In other designs of the component assembly in accordance with the invention, the first element and the second element are arranged displaceably, in particular linearly displaceably, with respect to one another. The one element, for example, moves in the magnetorheological fluid which is received in the other element. Generating a sufficient magnetic field magnetizes the magnetizable component. A magnetic field which acts at the location of the magnetorheological fluid and hardens it also remains after the switching off of the external magnetic field on the basis of the magnetized component. The two elements can no longer be displaced relative to one another. With a suitable arrangement, a door stopper function can likewise be realized using such a component assembly.
In an embodiment, the magnetorheological fluid or the magnetic powder is located between the first element and the second element which in this respect form the vessel for the fluid or for the powder.
In another embodiment the vessel for the magnetorheological fluid or the magnetic field is formed by one of the elements and the other element dips into the magnetorheological fluid or into the magnetic powder, at least partly. Hardening the magnetorheological fluid or the magnetic powder with the help of the magnetic field of the magnetized component holds the second element in the first element so that the two elements are in operational connection with one another.
In such an embodiment, it is in particular advantageous if the first element, which also serves as a vessel for the magnetorheological fluid or for the magnetic powder, includes the at least one magnetizable component, that is, it is in particular manufactured from the magnetizable material.
In other embodiments, the second element or both elements can comprise the magnetizable material and can in this respect include the magnetizable component.
With respect to the remanence properties of the magnetizable component, it is preferred if the magnetizable component has a coercive field strength in the range from approx. 10³to 10⁴A/m. That magnetic field strength is called the coercive field strength (customary abbreviation: H_Kor H_C) for which—starting from a saturation magnetization of the magnetizable component after a complete magnetization—a magnetic induction (customary abbreviation: B; unit T=tesla) or a magnetization (M) of zero results.
It is furthermore preferred if the magnetizable component has a saturation remanence in the range from approx. 0.5 to 2 T (tesla). That magnetic induction is called the saturation remanence (customary abbreviation: BR) which—starting from a saturation magnetization of the magnetizable component which is still present after a complete demagnetization—is still present when the magnetic field applied from the outside is reduced to a field strength of zero (H=0).
It is particularly advantageous if the magnetizable component has a coercive field strength in the range from approximately 10³to 10⁴A/m and at the same time a saturation remanence in the range of approximately 0.5 to 2 T. In this case, the magnetizable component, on the one hand—unlike a permanent magnet—is magnetically soft (comparatively small coercive field strength) so that the coil required for the desired magnetization and demagnetization can be dimensioned correspondingly small and small current strengths can be used. The hysteresis loop of the magnetizable component is therefore smaller than with a permanent magnet. On the other hand, a saturation remanence of approximately 0.5 to 2 T means a comparatively strong magnetic field and thus an advantageously strong operational connection between the first element and the second element even in the currentless state or with only a small with a flow of current to the coil. Even with a great steepness of the hysteresis loop, this ultimately means that the material has to have a certain width of the hysteresis loop or a certain coercive field strength, as specified above.

==*==

- **What to do**:
• 1. According to the page extract on the magnetorheological component assembly, why is a coercive field strength of roughly 10³ to 10⁴ A/m advantageous for the magnetizable component?
• 2. Answer from the page extract on the magnetorheological component assembly:
(a) What function can be realized with a suitable arrangement of the linearly displaceable design?
(b) What range is preferred for the saturation remanence of the magnetizable component?
(c) What is the customary abbreviation for saturation remanence?

==*==

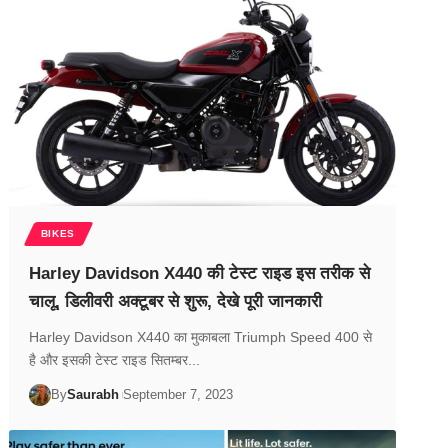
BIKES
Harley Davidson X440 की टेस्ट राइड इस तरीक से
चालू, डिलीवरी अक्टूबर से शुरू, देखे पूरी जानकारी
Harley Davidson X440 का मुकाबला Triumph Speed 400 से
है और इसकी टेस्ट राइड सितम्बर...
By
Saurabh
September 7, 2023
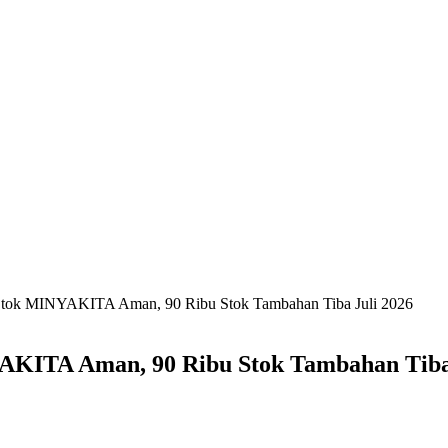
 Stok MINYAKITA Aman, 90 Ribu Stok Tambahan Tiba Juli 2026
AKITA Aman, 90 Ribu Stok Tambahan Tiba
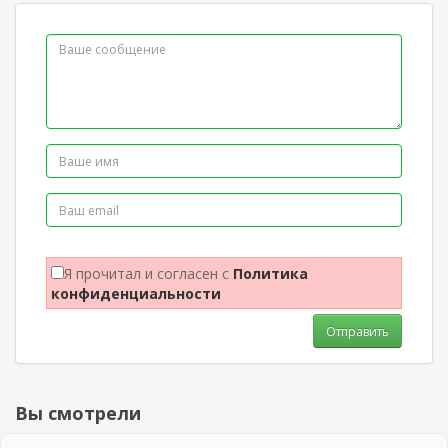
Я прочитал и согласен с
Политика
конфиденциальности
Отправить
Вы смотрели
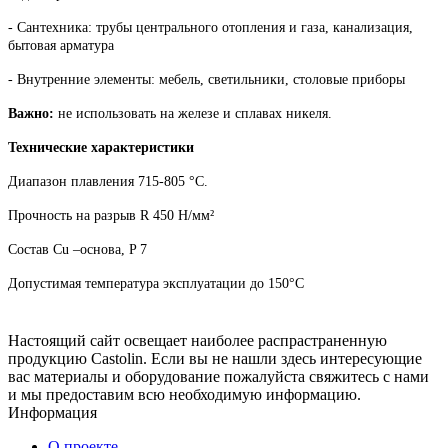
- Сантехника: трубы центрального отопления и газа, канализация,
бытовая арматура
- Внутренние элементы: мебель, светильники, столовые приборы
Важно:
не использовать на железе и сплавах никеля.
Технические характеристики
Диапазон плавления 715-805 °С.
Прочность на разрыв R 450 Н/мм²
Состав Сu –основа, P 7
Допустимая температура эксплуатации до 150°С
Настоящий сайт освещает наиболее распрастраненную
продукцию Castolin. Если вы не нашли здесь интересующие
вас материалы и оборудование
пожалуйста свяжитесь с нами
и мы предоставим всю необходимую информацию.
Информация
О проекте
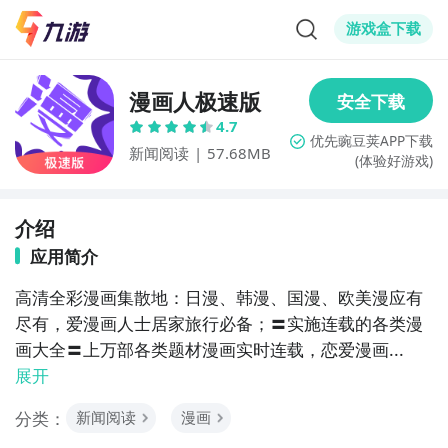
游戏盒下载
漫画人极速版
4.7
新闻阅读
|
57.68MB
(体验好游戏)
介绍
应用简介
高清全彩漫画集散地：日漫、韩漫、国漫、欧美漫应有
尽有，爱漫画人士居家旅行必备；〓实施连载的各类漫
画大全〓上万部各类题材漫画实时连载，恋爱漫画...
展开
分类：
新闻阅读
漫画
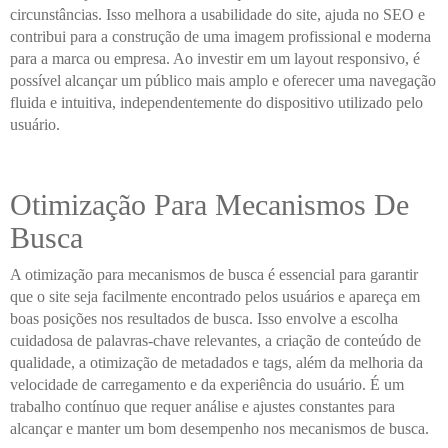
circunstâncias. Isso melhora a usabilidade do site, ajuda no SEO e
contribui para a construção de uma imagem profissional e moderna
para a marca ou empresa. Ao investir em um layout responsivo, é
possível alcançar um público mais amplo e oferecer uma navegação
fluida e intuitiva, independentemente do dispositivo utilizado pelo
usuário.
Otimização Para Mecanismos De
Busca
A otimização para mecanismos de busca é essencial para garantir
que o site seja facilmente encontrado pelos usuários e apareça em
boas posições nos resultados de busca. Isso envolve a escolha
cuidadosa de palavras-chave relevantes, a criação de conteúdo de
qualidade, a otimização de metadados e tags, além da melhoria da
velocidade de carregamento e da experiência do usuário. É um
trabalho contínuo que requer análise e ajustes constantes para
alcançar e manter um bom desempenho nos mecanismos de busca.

==*==

- **Solutions below**:
• 1. With a coercive field strength in that range, the magnetizable component is magnetically soft, unlike a permanent magnet. As a result, the coil needed to magnetize and demagnetize it can be made correspondingly small, and small current strengths can be used.

• 2.
(a) A door stopper function.
(b) Approximately 0.5 to 2 T (tesla).
(c) BR.